DESCRIPTION (provided by applicant): Sepsis kills at least 120,000 people annually in the United States. The gut has long been proposed to be the "motor" of the systemic inflammatory response, and increased intestinal apoptosis is a potential mechanism underlying the gut's role in critical illness. We have previously shown that gut epithelial apoptosis is increased in both animal models and human autopsy studies of sepsis. Further, intestinal overexpression of the anti-apoptotic protein Bcl-2 improves survival in murine models of gram negative pneumonia and appendicitis. The central hypothesis of this proposal is that gut apoptosis plays a critical role in mediating decreased host survival through both mitochondrial and receptor-mediated pathways in either gram positive or gram negative sepsis.
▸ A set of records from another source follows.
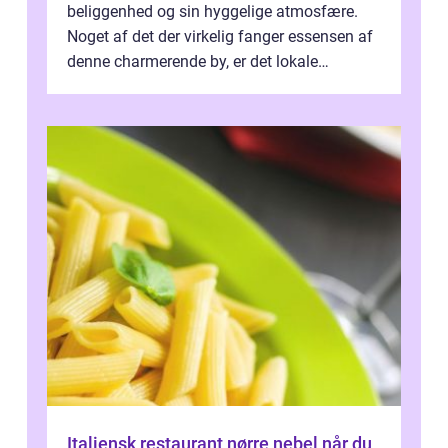
beliggenhed og sin hyggelige atmosfære.
Noget af det der virkelig fanger essensen af
denne charmerende by, er det lokale
spisesteder, der tilbyd...
Italiensk restaurant nørre nebel når du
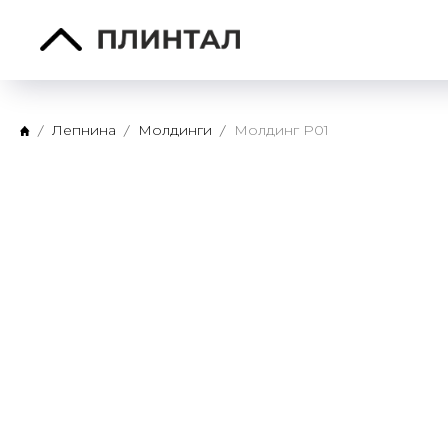
Лепнина
Молдинги
Молдинг P01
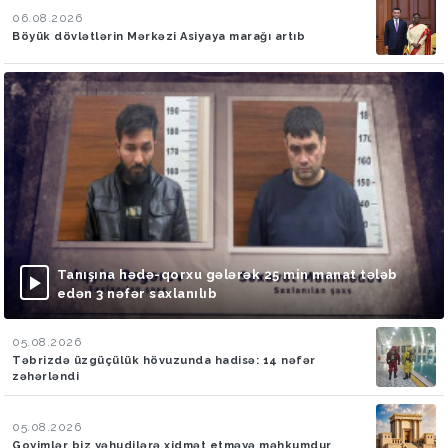
06.08.2026
Böyük dövlətlərin Mərkəzi Asiyaya marağı artıb
Tanışına hədə-qorxu gələrək 25 min manat tələb
edən 3 nəfər saxlanılıb
05.08.2026
Təbrizdə üzgüçülük hövuzunda hadisə: 14 nəfər
zəhərləndi
05.08.2026
Goyimlər biz yəhudilərə xidmət etməyə məhkumdur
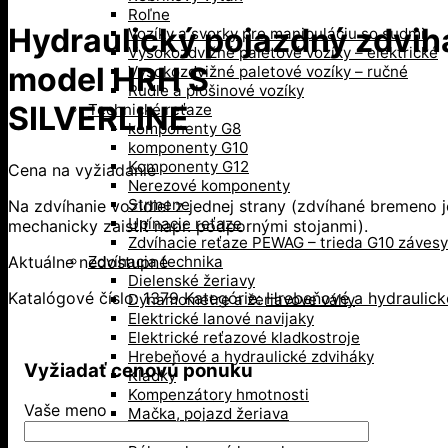
Roľne
Hydraulický pojazdný zdvih
Vozíky a svorky pre manipuláciu so sudmi
Vysokozdvižné paletové vozíky – elektrické
model HRH S
Vysokozdvižné paletové vozíky – ručné
Rudle a plošinové vozíky
SILVERLINE
Technické reťaze
komponenty G8
komponenty G10
Komponenty G12
Cena na vyžiadanie
Nerezové komponenty
Strmene
Na zdvíhanie vozidiel z jednej strany (zdvíhané bremeno 
Upínacie reťaze
mechanicky zaistiť napr. podpornými stojanmi).
Zdvíhacie reťaze PEWAG – trieda G10 závesy
Aktuálne nedostupné
Zdvíhacia technika
Dielenské žeriavy
Katalógové číslo:
1379
Kategórie:
Hrebeňové a hydraulick
Dynamometre a žeriavove váhy
Elektrické lanové navijaky
Elektrické reťazové kladkostroje
Hrebeňové a hydraulické zdviháky
Vyžiadať cenovú ponuku
Kladky
Kompenzátory hmotnosti
Vaše meno
Mačka, pojazd žeriava
Pákové kladkostroje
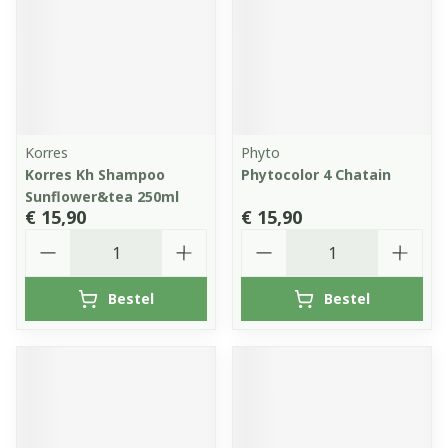
Korres
Phyto
Korres Kh Shampoo
Phytocolor 4 Chatain
Sunflower&tea 250ml
€ 15,90
€ 15,90
Aantal
Aantal
Bestel
Bestel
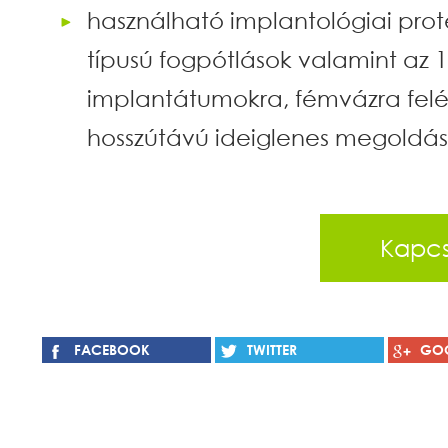
használható implantológiai prot
típusú fogpótlások valamint az 1
implantátumokra, fémvázra felépí
hosszútávú ideiglenes megoldás
Kapcs
❾
❿
➀
FACEBOOK
TWITTER
GO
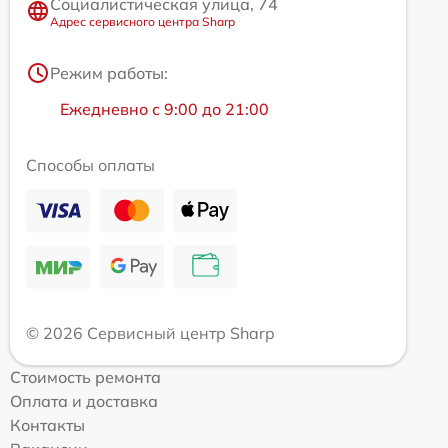
Социалистическая улица, 74
Адрес сервисного центра Sharp
Режим работы:
Ежедневно с 9:00 до 21:00
Способы оплаты
© 2026 Сервисный центр Sharp
Стоимость ремонта
Оплата и доставка
Контакты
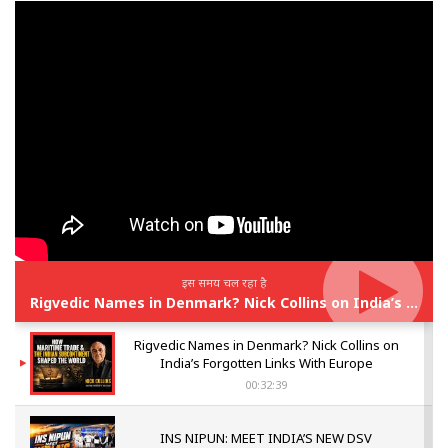
इस समय चल रहा है
Rigvedic Names in Denmark? Nick Collins on India’s Forgotten Links With Europe
Rigvedic Names in Denmark? Nick Collins on
India’s Forgotten Links With Europe
00:32:39
INS NIPUN: MEET INDIA’S NEW DSV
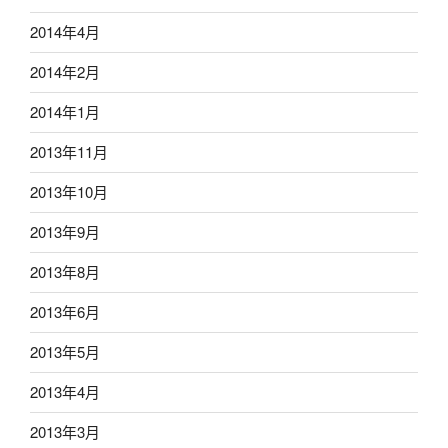
2014年4月
2014年2月
2014年1月
2013年11月
2013年10月
2013年9月
2013年8月
2013年6月
2013年5月
2013年4月
2013年3月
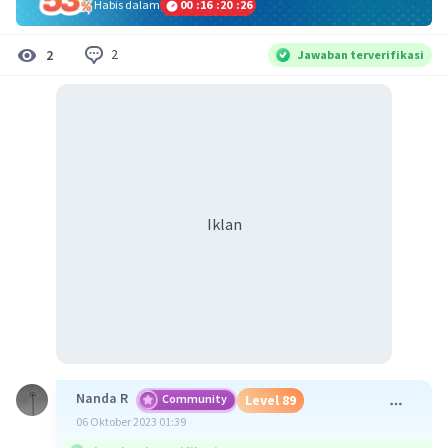
Habis dalam
00
:
16
:
20
:
26
2
2
Jawaban terverifikasi
Iklan
Nanda R
Community
Level 89
06 Oktober 2023 01:39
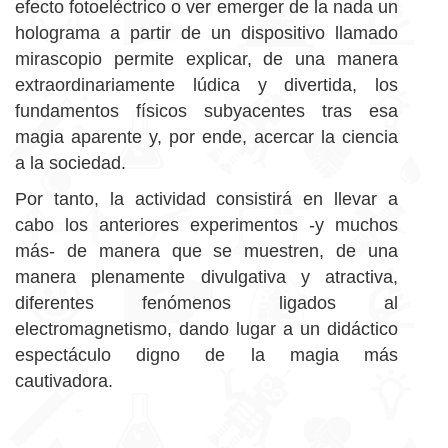
efecto fotoeléctrico o ver emerger de la nada un
holograma a partir de un dispositivo llamado
mirascopio permite explicar, de una manera
extraordinariamente lúdica y divertida, los
fundamentos físicos subyacentes tras esa
magia aparente y, por ende, acercar la ciencia
a la sociedad.
Por tanto, la actividad consistirá en llevar a
cabo los anteriores experimentos -y muchos
más- de manera que se muestren, de una
manera plenamente divulgativa y atractiva,
diferentes fenómenos ligados al
electromagnetismo, dando lugar a un didáctico
espectáculo digno de la magia más
cautivadora.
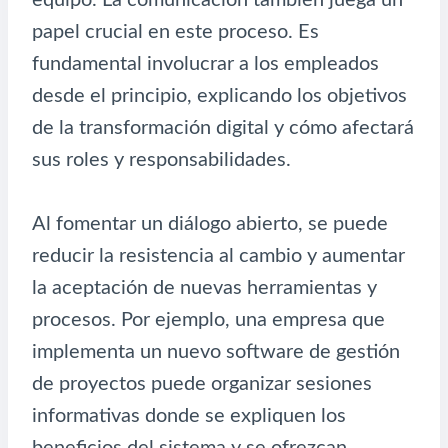
papel crucial en este proceso. Es
fundamental involucrar a los empleados
desde el principio, explicando los objetivos
de la transformación digital y cómo afectará
sus roles y responsabilidades.
Al fomentar un diálogo abierto, se puede
reducir la resistencia al cambio y aumentar
la aceptación de nuevas herramientas y
procesos. Por ejemplo, una empresa que
implementa un nuevo software de gestión
de proyectos puede organizar sesiones
informativas donde se expliquen los
beneficios del sistema y se ofrezcan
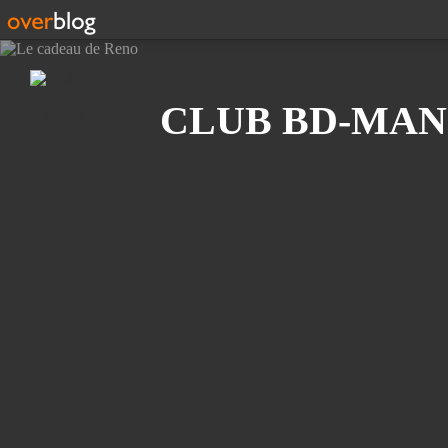
Recherche
CLUB BD-MAN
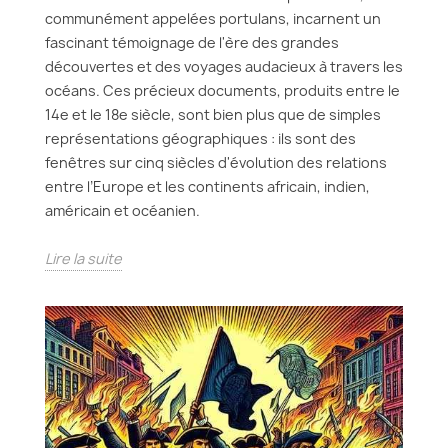
communément appelées portulans, incarnent un
fascinant témoignage de l'ère des grandes
découvertes et des voyages audacieux à travers les
océans. Ces précieux documents, produits entre le
14e et le 18e siècle, sont bien plus que de simples
représentations géographiques : ils sont des
fenêtres sur cinq siècles d'évolution des relations
entre l’Europe et les continents africain, indien,
américain et océanien.
Lire la suite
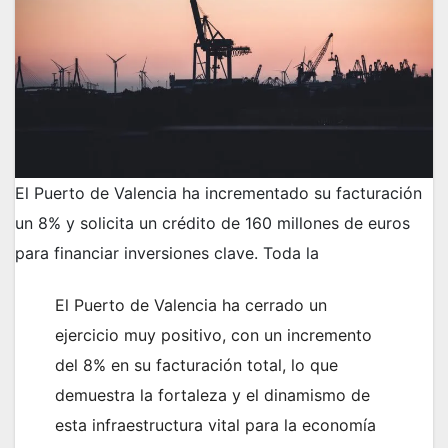
El Puerto de Valencia ha incrementado su facturación
un 8% y solicita un crédito de 160 millones de euros
para financiar inversiones clave. Toda la
El Puerto de Valencia ha cerrado un
ejercicio muy positivo, con un incremento
del 8% en su facturación total, lo que
demuestra la fortaleza y el dinamismo de
esta infraestructura vital para la economía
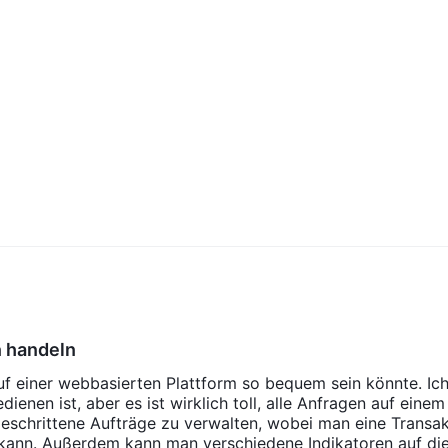
 handeln
uf einer webbasierten Plattform so bequem sein könnte. Ic
ienen ist, aber es ist wirklich toll, alle Anfragen auf einem
eschrittene Aufträge zu verwalten, wobei man eine Transak
n kann. Außerdem kann man verschiedene Indikatoren auf di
We will first identify pathways through which pathogenic bacteria induce intestinal cell death utilizing a variety of infections to verify results are not model specific. The functional significance of this will be shown by determining if altering gut cell death via intestine-specific modulation of cell death pathways or downstream apoptotic signaling improves host survival. Next, we have demonstrated that sepsis-induced gut death is dependent on crosstalk with lymphocytes. Lymphocyte subsets responsible for this interaction will be determined, as will cellular, tissue, and systemic mechanisms underlying how lymphocytes alter gut epithelial apoptosis in sepsis. Finally, sepsis-induced gut apoptosis normally occurs in the presence of the intestine's endogenous bacteria. Since the gut's microflora influences host epithelial biology under basal conditions, we will determine its significance in sepsis by eliminating it. Using germ-free animals that lack endogenous bacteria and colonizing them with single members of the gut's own flora, we will determine how gut bacteria affect intestinal epithelial apoptosis if these mice are subsequently made septic. We will then rederive transgenic mice that overexpress gut Bcl-2 to be germ-free to determine the functional relationship between the intestine's endogenous flora and epithelial apoptosis in sepsis.